▸ **Instructions for the task**: Note how many lines in the entries contain the string "dieses", then give that number and nothing else.

(Dataset items)
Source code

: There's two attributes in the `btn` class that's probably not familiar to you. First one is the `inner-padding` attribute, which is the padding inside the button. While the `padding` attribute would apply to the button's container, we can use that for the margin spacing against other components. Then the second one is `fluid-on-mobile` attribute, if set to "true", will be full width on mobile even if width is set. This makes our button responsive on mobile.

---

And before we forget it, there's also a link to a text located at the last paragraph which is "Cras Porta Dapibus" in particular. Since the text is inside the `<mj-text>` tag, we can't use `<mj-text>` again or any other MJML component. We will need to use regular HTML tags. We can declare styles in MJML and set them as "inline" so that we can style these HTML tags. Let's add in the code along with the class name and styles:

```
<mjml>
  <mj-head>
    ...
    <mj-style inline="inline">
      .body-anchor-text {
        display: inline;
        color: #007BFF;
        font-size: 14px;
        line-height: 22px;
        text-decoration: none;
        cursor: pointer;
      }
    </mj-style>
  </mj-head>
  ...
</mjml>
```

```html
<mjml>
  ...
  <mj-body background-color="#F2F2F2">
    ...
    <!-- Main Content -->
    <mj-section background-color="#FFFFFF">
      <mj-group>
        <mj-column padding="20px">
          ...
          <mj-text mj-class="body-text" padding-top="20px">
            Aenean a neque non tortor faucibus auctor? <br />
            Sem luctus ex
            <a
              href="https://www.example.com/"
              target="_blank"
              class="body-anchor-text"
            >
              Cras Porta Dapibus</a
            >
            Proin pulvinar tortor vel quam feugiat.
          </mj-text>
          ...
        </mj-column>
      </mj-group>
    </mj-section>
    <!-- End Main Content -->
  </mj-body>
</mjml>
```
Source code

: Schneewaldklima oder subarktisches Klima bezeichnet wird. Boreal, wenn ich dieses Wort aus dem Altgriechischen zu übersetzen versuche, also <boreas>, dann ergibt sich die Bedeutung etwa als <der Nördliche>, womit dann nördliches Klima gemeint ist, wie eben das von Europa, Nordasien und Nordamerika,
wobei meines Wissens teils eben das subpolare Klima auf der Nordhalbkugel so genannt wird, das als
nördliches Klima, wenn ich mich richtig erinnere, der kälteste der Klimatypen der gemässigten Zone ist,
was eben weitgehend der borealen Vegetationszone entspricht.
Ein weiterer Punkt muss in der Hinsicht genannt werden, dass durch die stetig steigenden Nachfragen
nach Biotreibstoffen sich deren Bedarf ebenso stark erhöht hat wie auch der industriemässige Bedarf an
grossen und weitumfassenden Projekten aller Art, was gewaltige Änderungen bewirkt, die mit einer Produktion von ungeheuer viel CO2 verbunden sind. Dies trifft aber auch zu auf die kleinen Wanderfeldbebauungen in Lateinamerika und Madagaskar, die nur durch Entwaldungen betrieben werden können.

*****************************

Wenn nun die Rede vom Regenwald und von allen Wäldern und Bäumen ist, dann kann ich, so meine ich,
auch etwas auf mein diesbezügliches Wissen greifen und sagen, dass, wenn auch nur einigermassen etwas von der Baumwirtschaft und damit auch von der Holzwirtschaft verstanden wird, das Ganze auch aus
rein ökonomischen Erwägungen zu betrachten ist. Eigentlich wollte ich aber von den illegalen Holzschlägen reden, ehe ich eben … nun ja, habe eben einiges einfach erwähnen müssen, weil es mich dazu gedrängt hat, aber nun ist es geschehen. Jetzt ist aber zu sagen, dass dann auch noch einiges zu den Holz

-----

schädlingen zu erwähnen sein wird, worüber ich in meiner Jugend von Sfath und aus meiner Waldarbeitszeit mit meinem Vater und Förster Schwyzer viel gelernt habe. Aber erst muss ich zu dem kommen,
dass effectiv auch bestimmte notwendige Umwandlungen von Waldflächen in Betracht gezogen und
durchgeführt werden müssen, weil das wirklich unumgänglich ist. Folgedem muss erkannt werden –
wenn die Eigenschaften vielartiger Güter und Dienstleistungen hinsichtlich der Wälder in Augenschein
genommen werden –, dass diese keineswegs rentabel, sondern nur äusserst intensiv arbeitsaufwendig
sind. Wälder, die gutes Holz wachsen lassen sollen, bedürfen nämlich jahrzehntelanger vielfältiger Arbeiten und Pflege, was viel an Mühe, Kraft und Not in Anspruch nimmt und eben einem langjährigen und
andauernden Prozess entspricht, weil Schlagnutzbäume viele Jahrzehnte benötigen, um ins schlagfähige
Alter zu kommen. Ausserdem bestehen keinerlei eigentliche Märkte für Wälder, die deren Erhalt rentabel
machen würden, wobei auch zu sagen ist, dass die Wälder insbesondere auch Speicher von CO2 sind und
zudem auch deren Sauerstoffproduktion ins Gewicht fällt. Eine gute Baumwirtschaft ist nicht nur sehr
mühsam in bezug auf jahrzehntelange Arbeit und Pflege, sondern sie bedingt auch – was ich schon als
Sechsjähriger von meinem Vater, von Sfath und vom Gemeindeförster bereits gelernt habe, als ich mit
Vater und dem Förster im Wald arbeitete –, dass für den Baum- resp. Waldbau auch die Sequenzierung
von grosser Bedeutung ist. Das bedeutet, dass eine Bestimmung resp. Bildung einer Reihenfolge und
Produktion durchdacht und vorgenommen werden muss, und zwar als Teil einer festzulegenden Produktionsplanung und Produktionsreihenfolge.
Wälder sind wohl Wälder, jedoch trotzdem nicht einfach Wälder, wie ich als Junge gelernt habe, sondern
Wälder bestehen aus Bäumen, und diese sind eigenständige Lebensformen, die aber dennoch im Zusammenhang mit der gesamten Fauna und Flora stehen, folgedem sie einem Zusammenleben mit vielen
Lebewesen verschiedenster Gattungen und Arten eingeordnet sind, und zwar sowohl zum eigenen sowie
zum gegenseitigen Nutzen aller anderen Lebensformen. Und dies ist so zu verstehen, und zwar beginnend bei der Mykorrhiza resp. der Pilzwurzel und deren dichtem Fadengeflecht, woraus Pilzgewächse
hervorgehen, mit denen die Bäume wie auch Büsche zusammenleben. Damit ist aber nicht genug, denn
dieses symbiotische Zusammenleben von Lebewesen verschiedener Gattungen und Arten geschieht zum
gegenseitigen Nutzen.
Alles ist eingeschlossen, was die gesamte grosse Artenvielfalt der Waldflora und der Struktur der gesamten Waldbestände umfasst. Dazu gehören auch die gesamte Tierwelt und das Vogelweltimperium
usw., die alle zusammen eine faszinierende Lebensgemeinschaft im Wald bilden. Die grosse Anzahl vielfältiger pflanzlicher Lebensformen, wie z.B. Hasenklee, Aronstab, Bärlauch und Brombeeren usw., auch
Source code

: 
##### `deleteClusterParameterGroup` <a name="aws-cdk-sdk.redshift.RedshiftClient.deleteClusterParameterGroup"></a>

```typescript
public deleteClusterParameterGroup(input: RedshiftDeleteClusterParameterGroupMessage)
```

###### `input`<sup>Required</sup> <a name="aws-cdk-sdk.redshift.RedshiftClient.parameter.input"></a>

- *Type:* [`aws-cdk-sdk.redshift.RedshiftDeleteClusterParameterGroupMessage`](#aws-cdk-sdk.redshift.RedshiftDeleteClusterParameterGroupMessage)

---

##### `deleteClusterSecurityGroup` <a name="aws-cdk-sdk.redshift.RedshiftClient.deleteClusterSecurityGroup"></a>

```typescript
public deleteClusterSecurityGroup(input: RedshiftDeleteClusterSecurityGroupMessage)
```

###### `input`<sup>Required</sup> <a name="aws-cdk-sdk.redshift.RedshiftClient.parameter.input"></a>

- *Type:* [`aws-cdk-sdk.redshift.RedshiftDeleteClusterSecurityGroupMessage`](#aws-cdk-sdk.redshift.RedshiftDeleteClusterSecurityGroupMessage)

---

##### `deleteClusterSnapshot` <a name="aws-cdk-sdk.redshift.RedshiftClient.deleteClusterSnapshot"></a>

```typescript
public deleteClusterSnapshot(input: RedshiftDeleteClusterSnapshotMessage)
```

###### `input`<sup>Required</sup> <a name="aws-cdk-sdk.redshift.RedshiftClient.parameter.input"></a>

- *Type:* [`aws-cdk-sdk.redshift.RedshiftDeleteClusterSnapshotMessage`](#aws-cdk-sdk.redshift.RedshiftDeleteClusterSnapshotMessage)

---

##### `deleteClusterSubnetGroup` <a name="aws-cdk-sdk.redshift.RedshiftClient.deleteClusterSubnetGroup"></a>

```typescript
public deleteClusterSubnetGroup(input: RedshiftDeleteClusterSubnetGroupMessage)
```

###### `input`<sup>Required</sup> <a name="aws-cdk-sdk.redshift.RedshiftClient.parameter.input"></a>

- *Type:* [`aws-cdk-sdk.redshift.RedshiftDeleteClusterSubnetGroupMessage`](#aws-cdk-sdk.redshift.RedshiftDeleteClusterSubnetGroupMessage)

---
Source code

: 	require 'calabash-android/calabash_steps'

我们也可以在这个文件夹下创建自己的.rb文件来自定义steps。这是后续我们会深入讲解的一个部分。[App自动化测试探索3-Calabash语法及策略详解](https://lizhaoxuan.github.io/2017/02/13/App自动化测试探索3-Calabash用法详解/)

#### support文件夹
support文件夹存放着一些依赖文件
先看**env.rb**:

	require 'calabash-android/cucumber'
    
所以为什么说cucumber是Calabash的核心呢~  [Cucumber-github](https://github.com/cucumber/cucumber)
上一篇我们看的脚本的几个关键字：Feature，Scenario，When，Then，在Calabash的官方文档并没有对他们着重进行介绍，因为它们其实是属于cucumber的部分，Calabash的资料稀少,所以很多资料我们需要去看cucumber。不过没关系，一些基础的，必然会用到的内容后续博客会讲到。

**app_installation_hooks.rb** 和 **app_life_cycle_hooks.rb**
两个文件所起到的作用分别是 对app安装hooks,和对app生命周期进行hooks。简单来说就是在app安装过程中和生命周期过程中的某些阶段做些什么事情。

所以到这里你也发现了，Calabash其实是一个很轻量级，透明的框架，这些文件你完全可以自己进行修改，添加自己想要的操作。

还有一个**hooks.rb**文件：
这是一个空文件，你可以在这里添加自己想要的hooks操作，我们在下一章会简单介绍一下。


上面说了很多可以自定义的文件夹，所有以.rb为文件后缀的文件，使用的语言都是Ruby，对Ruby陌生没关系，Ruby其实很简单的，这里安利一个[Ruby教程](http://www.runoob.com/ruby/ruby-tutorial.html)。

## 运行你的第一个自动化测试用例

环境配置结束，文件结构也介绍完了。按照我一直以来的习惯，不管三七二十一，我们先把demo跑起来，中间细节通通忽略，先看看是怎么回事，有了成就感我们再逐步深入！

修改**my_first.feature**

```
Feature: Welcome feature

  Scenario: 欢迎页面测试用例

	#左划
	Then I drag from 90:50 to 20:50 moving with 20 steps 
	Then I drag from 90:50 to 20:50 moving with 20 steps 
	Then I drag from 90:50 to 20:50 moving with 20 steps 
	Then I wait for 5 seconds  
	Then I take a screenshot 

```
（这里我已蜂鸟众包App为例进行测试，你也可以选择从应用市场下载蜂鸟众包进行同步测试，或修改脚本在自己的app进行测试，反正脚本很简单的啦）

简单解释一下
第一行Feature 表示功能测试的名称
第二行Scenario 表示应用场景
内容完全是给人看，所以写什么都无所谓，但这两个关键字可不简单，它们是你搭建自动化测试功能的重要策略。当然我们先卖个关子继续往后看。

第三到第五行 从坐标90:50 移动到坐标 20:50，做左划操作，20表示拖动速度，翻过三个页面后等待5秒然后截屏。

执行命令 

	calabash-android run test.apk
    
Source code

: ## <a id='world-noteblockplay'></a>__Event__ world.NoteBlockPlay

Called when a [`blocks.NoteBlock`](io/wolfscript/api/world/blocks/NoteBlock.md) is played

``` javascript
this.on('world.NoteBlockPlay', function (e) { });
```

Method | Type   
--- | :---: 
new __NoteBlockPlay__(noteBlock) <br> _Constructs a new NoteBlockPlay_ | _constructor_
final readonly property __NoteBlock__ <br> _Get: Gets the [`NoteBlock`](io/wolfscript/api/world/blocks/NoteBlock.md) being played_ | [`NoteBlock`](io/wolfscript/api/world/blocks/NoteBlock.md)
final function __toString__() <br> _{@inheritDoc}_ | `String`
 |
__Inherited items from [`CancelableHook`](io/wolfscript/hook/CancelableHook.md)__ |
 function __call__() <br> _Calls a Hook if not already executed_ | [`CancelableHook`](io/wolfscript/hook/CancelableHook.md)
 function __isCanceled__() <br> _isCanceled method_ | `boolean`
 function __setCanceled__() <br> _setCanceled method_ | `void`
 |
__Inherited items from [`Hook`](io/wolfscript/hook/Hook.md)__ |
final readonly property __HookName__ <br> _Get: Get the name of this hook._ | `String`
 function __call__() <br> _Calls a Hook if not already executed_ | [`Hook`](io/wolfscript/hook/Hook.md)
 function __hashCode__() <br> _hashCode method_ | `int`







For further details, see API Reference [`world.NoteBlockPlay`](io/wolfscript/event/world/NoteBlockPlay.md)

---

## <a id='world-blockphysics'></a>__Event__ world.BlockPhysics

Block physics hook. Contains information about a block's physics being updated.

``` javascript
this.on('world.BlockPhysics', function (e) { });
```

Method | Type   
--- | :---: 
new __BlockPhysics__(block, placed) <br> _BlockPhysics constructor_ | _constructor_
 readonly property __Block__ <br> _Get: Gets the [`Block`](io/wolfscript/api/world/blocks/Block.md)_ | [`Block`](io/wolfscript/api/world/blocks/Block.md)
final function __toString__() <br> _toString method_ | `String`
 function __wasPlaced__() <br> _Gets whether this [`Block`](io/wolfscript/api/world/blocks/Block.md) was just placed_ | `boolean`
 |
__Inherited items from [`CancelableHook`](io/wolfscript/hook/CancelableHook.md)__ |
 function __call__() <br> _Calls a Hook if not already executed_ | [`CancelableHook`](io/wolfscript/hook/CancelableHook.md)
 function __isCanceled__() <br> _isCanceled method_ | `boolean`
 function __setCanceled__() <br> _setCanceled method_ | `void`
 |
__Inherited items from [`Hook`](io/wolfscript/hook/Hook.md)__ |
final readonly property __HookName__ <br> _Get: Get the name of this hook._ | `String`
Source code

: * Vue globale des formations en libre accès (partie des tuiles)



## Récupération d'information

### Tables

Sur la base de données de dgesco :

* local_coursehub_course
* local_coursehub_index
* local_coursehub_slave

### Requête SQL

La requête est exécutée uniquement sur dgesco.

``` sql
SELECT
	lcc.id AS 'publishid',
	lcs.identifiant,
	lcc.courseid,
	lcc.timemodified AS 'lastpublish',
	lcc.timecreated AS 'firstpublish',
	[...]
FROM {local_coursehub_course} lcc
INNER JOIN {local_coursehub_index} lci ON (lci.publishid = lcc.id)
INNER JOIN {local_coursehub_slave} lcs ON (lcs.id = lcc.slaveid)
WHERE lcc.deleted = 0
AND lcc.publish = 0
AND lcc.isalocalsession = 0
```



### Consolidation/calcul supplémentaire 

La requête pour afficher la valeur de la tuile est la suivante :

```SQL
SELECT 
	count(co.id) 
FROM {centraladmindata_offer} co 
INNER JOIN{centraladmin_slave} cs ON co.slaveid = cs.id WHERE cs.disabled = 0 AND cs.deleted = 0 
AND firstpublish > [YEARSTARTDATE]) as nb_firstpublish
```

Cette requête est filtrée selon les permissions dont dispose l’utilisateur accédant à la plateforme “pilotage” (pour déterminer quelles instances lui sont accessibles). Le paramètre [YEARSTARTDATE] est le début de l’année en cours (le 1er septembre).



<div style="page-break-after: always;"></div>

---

▸ **Solution for this problem**: 2